**What the exercise asks**
Look below for the line that contains "This site uses", then copy it and each following line exactly, through and including the line that contains "έφυγε η Λεμονιά".

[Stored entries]
———

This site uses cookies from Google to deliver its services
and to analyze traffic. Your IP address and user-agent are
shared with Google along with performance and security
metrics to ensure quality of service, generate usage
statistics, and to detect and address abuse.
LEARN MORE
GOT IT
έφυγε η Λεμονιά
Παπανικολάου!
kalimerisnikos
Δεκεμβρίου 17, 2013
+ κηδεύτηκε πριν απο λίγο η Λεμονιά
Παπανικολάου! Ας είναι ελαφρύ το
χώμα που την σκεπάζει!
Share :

———

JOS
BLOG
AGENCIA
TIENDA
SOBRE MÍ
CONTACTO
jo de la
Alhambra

———

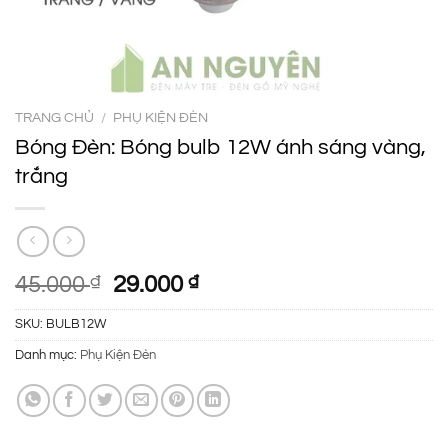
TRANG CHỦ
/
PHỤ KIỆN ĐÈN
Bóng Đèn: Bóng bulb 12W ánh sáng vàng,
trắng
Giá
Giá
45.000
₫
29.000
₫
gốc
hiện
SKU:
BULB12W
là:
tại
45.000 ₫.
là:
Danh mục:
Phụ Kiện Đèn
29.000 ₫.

———

**Answer below**
This site uses cookies from Google to deliver its services
and to analyze traffic. Your IP address and user-agent are
shared with Google along with performance and security
metrics to ensure quality of service, generate usage
statistics, and to detect and address abuse.
LEARN MORE
GOT IT
έφυγε η Λεμονιά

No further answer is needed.